## Page extract
The Innovation Lab emphasizes the coexistence of robots and humans, hence the term “cobots.” These cobots work alongside their human counterparts instead of replacing them. Humans perform the value part of the manufacturing, while the cobots perform the monotonous, labour-intensive or hazardous tasks.

Industry 4.0 is about interconnectivity and real-time process data transfer between all the parts of the manufacturing process/cycle.

When entering the lab, you will first see Paula and Bianca, two automated guided vehicles (AGVs) that are used as assembly assistants. The AGVs operate 24/7 without ever being taken offline to recharge as they charge on the fly using contactless inductive charging or wireless charging.

The Innovation Lab displays two of the five modular approaches to manufacturing that SEW-EURODRIVE uses at its own manufacturing and assembly centres globally – in this case, the assembly manufacturing and test manufacturing modules.

A complete process would normally include a warehouse module, a packaging module and a shipping module. The complete setup can be viewed on a video being displayed on the screen inside of the lab.

In this real and functional setup, the lab showcases the assembly of SEW-EURODRIVE’s own line of variable frequency drives, the MOVI-C, by using Industry 4.0 manufacturing concepts.

(Dataset records)
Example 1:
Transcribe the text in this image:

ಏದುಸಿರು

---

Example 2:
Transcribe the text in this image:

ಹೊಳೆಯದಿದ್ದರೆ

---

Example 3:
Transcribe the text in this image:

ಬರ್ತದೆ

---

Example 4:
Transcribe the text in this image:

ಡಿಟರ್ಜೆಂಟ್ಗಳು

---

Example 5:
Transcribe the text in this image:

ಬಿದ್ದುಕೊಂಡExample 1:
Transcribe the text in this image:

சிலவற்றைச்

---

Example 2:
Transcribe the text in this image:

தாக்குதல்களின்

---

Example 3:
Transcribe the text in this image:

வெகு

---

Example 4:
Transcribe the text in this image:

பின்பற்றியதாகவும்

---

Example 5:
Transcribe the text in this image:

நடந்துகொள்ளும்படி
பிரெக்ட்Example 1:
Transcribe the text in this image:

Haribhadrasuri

--

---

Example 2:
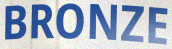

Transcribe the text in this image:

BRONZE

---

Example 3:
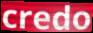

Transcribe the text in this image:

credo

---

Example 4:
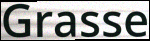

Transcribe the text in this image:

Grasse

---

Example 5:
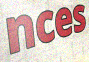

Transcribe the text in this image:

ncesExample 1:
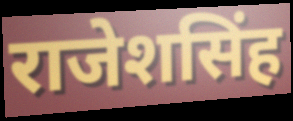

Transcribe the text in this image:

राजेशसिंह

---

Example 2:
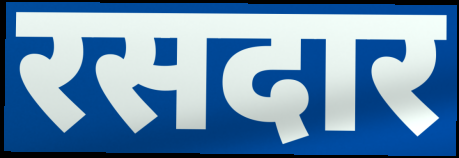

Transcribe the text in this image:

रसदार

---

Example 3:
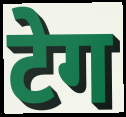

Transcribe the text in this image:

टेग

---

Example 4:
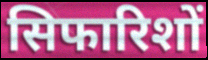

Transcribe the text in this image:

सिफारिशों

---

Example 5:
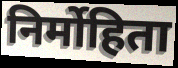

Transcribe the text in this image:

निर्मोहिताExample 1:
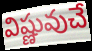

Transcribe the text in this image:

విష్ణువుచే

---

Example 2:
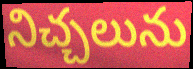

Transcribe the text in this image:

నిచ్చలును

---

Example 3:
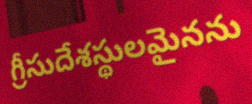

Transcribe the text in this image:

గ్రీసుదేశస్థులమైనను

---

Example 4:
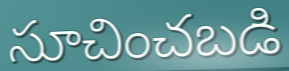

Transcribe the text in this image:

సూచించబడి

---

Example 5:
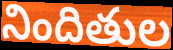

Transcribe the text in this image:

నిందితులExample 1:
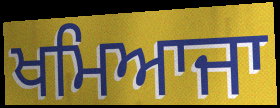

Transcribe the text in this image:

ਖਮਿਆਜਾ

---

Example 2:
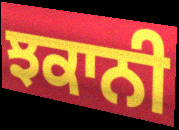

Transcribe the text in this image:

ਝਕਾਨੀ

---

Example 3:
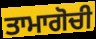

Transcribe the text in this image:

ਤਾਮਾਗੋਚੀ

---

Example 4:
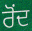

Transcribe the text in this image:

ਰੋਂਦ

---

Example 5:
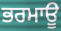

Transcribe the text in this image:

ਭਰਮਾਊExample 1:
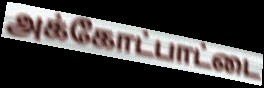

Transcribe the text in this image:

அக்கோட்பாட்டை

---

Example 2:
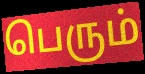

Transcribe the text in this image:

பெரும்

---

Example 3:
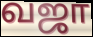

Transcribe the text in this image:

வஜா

## Work instructions
In one to three sentences, explain how Paula and Bianca can run around the clock without being taken offline, as the Innovation Lab text describes. None of the records is needed here.

## The response
Paula and Bianca, the two automated guided vehicles, charge on the fly using contactless inductive charging, also called wireless charging. Because of this, they never have to be taken offline to recharge and can operate 24/7.